• [Work request]:
From the records below, find each line with the string "corners" and copy it.

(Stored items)
++++

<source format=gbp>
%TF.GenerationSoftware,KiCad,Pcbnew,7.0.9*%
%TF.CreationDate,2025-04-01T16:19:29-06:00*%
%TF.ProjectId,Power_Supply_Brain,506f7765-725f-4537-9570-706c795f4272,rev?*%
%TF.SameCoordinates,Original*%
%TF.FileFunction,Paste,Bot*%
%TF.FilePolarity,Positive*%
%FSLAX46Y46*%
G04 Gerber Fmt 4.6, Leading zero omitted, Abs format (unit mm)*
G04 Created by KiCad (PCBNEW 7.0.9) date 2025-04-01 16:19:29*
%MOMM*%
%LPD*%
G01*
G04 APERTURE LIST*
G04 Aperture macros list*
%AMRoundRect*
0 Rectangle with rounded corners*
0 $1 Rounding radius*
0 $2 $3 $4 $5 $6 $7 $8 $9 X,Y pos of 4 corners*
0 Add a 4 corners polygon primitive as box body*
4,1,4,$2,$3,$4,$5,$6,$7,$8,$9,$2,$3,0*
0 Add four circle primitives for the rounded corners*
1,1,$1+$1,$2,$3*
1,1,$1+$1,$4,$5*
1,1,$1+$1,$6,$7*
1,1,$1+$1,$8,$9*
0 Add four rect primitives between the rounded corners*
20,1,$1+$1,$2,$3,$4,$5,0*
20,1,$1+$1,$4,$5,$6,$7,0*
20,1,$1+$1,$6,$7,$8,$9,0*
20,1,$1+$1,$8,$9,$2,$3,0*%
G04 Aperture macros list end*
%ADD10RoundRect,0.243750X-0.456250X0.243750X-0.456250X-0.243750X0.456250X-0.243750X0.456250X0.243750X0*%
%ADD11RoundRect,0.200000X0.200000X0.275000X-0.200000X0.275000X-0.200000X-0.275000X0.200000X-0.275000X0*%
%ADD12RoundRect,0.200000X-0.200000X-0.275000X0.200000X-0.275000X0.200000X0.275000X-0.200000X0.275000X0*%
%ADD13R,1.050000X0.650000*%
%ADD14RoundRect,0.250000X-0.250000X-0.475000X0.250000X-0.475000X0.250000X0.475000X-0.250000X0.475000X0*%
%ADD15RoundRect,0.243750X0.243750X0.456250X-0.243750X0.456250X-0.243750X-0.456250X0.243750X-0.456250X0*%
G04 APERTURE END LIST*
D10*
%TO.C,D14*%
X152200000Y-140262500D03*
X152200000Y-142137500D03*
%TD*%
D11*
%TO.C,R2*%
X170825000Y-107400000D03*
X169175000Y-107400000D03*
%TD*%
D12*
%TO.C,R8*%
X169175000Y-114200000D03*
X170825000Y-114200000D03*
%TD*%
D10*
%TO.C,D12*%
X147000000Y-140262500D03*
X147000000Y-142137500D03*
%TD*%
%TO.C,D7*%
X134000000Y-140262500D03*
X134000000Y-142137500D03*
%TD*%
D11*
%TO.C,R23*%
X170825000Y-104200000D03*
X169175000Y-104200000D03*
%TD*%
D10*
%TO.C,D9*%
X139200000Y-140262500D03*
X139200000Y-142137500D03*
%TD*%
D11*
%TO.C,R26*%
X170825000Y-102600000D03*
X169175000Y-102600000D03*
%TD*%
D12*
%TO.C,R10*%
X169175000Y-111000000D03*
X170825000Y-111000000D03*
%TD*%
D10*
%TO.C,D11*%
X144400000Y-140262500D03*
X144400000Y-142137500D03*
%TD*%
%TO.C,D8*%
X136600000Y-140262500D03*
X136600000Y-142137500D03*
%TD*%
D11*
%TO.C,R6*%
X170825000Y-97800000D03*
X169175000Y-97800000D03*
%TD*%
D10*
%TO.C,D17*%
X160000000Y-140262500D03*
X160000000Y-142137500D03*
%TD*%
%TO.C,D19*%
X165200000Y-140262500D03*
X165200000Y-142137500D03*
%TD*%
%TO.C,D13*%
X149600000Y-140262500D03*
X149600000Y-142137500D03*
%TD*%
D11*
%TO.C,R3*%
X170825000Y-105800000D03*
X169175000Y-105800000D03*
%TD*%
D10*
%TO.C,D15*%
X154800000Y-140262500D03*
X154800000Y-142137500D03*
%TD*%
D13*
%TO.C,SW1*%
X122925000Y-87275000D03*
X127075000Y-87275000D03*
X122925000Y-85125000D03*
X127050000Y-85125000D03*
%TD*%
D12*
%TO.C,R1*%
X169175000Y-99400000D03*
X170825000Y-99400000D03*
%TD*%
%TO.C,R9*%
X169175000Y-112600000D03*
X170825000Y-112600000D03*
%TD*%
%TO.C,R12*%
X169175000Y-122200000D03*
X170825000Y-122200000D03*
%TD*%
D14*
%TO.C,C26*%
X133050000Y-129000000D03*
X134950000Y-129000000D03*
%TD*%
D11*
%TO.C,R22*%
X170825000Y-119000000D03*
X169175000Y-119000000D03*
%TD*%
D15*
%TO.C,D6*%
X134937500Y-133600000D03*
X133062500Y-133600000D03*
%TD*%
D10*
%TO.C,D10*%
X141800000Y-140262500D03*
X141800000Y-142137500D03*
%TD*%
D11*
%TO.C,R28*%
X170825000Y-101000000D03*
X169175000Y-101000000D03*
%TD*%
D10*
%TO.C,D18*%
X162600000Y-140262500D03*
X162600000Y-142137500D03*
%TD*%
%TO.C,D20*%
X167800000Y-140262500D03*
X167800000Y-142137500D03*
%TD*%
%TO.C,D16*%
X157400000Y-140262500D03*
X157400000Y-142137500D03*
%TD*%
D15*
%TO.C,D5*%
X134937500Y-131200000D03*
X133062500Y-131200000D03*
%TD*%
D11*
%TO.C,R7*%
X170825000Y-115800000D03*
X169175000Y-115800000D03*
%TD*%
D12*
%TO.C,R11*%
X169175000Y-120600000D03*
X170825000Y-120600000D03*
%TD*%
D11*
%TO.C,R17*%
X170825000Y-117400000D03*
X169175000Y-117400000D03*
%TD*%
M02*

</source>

++++

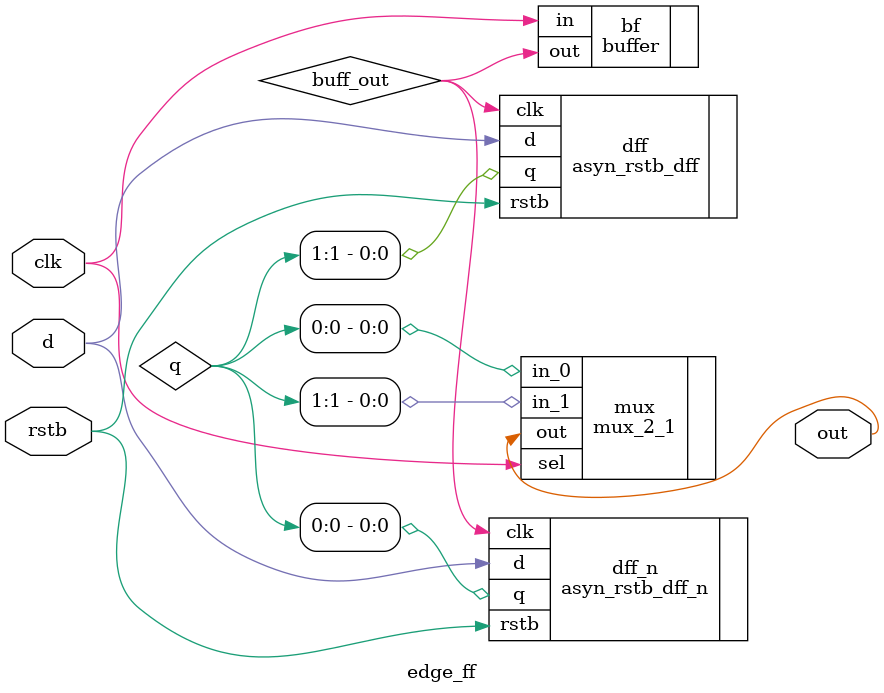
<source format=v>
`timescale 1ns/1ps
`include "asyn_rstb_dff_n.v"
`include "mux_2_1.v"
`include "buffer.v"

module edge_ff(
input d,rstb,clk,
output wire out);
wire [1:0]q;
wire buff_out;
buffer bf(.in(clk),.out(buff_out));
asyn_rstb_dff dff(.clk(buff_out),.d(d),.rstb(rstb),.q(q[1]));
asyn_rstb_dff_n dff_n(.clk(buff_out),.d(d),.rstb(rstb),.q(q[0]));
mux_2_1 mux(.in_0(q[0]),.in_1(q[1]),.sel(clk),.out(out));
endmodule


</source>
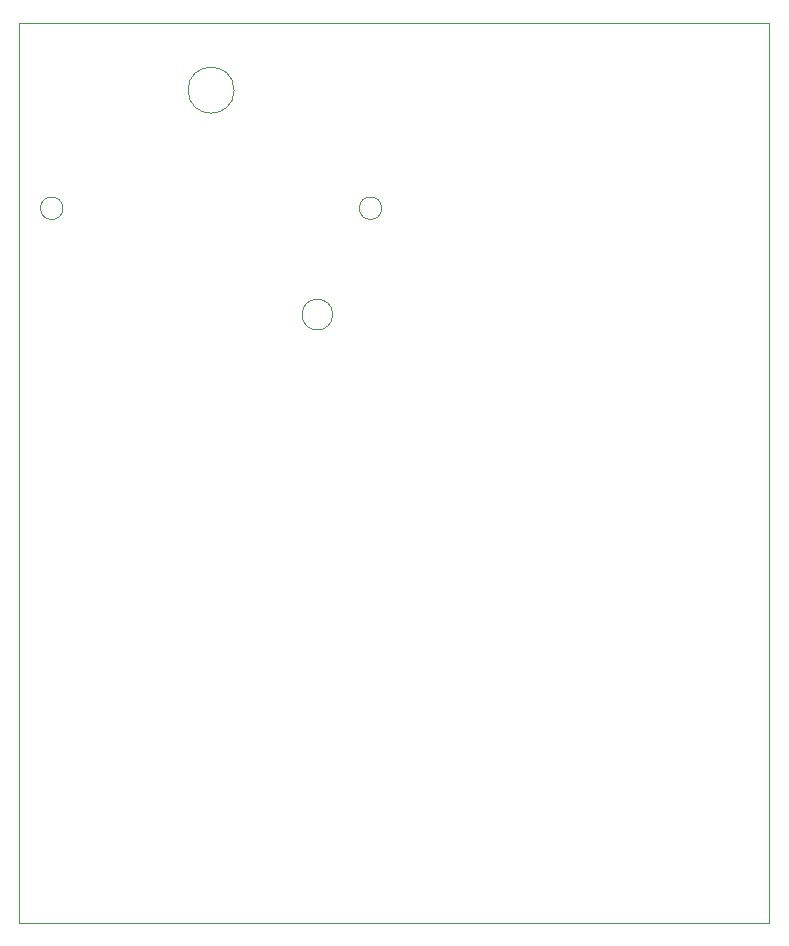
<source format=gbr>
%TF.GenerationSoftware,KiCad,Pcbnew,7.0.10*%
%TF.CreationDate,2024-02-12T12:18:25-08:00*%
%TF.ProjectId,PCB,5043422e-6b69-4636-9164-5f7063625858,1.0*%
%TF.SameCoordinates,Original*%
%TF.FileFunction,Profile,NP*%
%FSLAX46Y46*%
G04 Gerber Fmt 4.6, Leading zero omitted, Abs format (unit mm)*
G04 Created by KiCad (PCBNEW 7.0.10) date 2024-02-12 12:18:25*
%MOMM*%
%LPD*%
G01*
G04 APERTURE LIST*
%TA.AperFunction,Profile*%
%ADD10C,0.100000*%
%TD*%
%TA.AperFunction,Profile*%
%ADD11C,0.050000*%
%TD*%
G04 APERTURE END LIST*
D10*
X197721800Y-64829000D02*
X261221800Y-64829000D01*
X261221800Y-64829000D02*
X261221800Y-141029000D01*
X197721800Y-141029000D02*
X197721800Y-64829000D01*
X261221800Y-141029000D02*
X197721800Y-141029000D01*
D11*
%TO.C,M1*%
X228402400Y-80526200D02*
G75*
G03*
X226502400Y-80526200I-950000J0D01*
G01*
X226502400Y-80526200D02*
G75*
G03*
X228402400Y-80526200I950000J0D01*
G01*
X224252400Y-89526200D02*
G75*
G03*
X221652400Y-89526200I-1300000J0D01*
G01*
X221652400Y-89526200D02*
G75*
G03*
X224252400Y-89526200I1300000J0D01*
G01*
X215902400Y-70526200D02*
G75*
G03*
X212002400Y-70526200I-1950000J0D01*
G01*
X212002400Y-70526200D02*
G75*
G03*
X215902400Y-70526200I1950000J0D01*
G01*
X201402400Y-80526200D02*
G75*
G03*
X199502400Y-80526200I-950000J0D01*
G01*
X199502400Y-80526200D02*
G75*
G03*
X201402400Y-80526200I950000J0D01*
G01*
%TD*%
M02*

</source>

++++

• [Response to this exercise]:
0 Rectangle with rounded corners*
0 $2 $3 $4 $5 $6 $7 $8 $9 X,Y pos of 4 corners*
0 Add a 4 corners polygon primitive as box body*
0 Add four circle primitives for the rounded corners*
0 Add four rect primitives between the rounded corners*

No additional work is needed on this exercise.